Friday, 16 March 2012

Tying up ends

Well, The first firing is about a month away and  yesterday was spent with Rob collecting four bundles of hardwood edgings which are now stacked undercover. The rest of the wood for the firing (about 8 palletts of pine edgings), is hopefully coming the week after next, so fuel gathering is well underway.

I've also started laying the floor and grate, all the whole bricks are layed and now I've got to start cutting filler bricks. This will be done the week after next as I'm busy doing other things next week. The steel uprights should also be finished next week so again week after next I should be able to get the bulk of it done.

  As the firing gets closer and seeing the inside of the kiln taking shape, I'm starting to be able to visualise how the kiln might be packed.
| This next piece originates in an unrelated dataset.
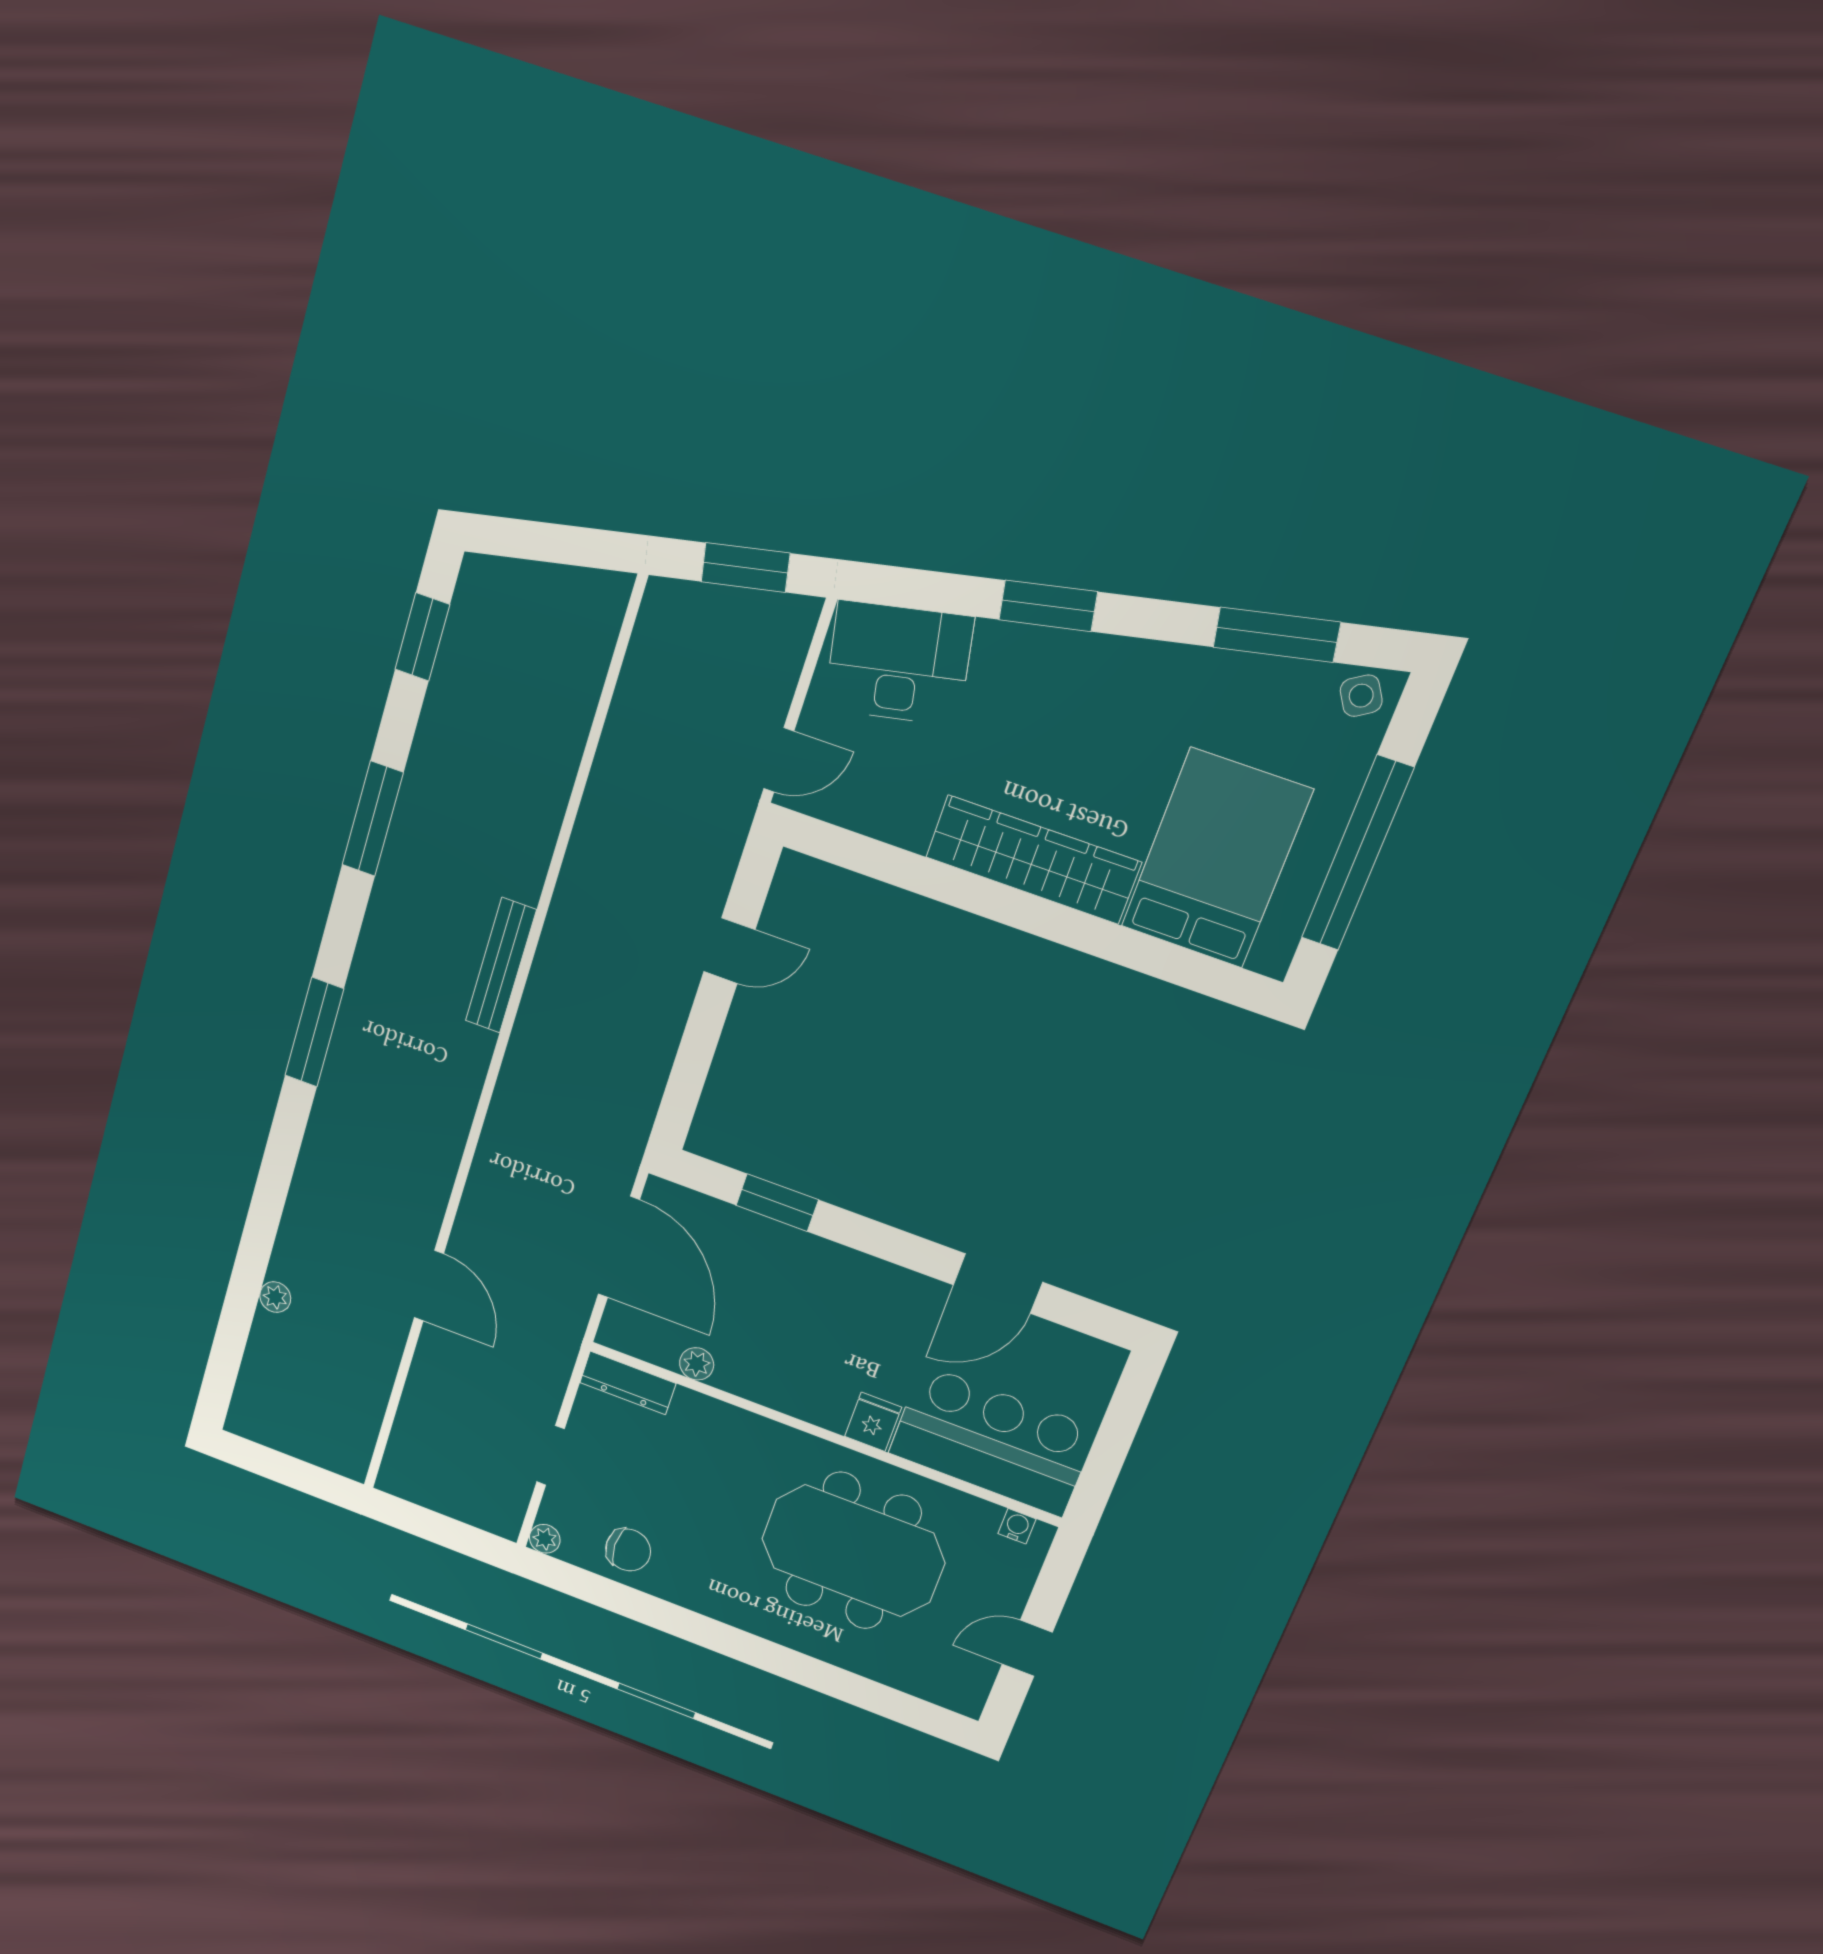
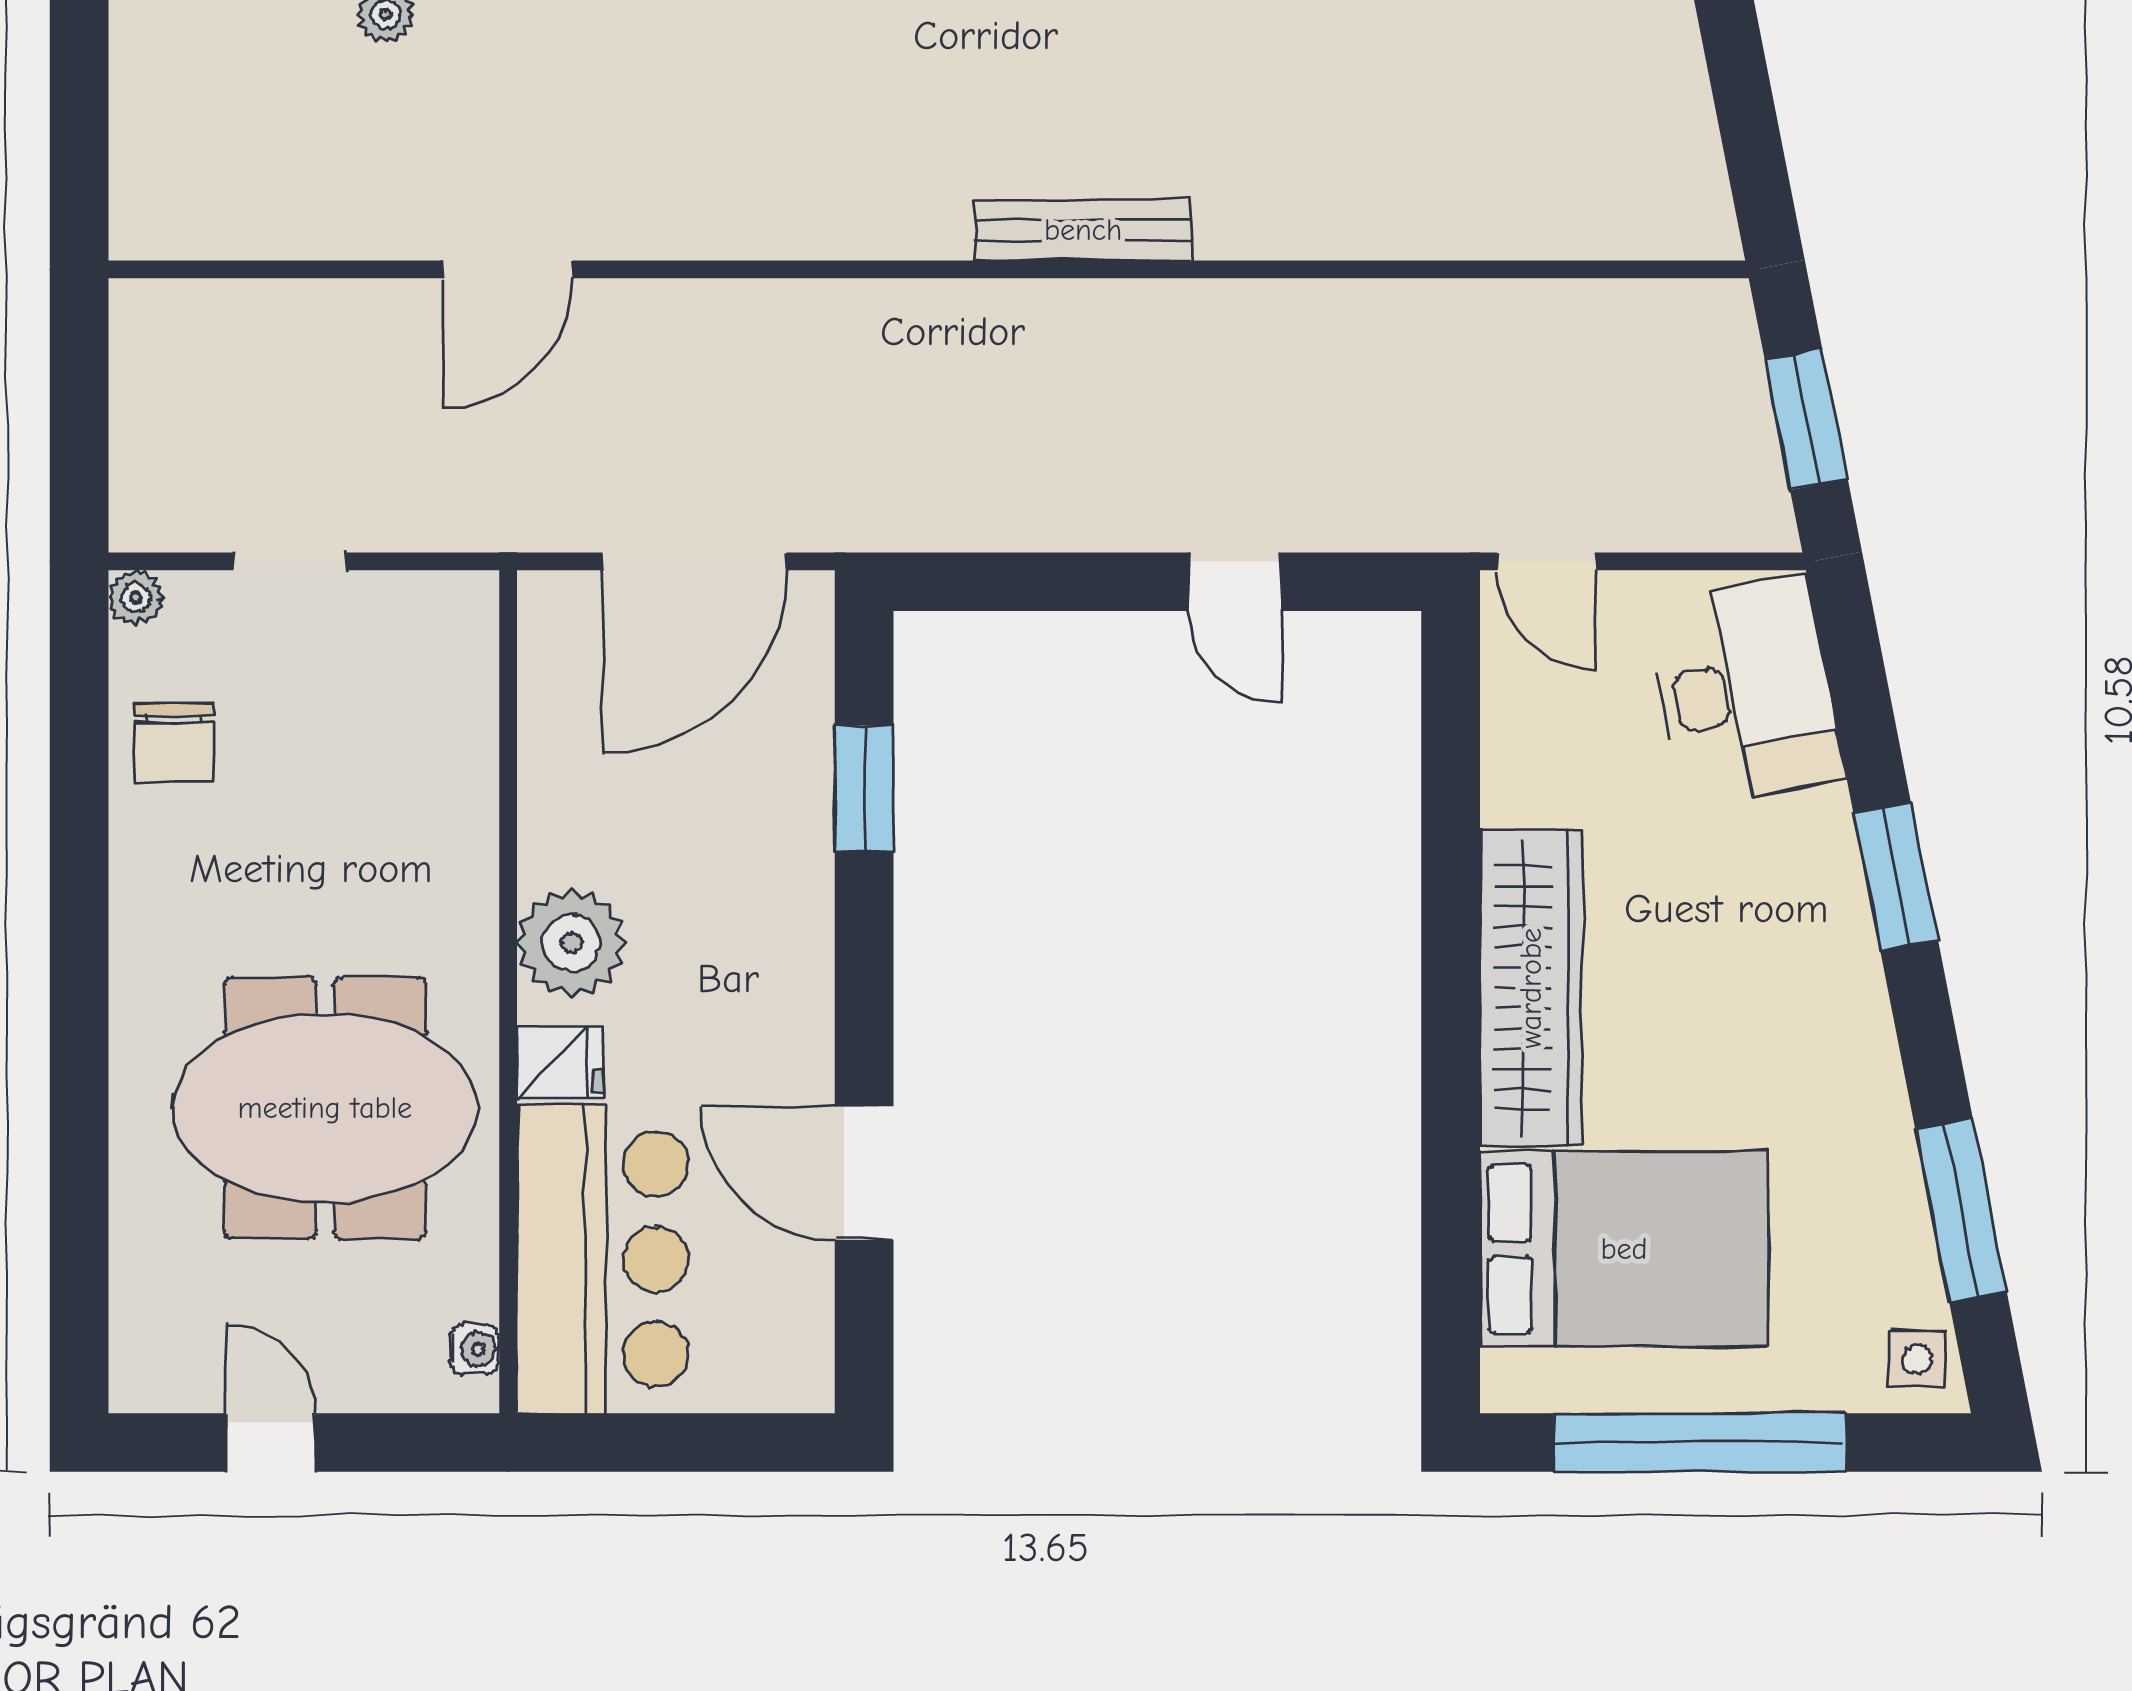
side table: (1361, 696) -> (1917, 1359), turned 32
plant: (697, 1364) -> (571, 943), moved, width x1.88, depth x1.88
dresser: (628, 1383) -> (469, 649), removed
meeting table: (853, 1551) -> (325, 1108), turned 90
Exciting stuff!

Monday, 5 March 2012

A taste of spring

Last Wednesday with the help of Alex and Robin,  3rd year students on the 3DD programme, we got the insulation layer onto the kiln. A 4 to 5" layer springing from the side insulation blocks covering the whole arch. It was an ideal day for doing the job, warm and sunny which made the mixing and spreading the 2 tons of mix slightly more enjoyable. Now just waiting for the metalwork to be completed and I can then bolt and cement it in place.

I'm now well into making work for the first firing. Starting with the largest pieces and working down, there's one more large composite vessel to make and then i'll start on the smaller pieces, I've already been making new platters and bowls which are being bisc fired at the moment.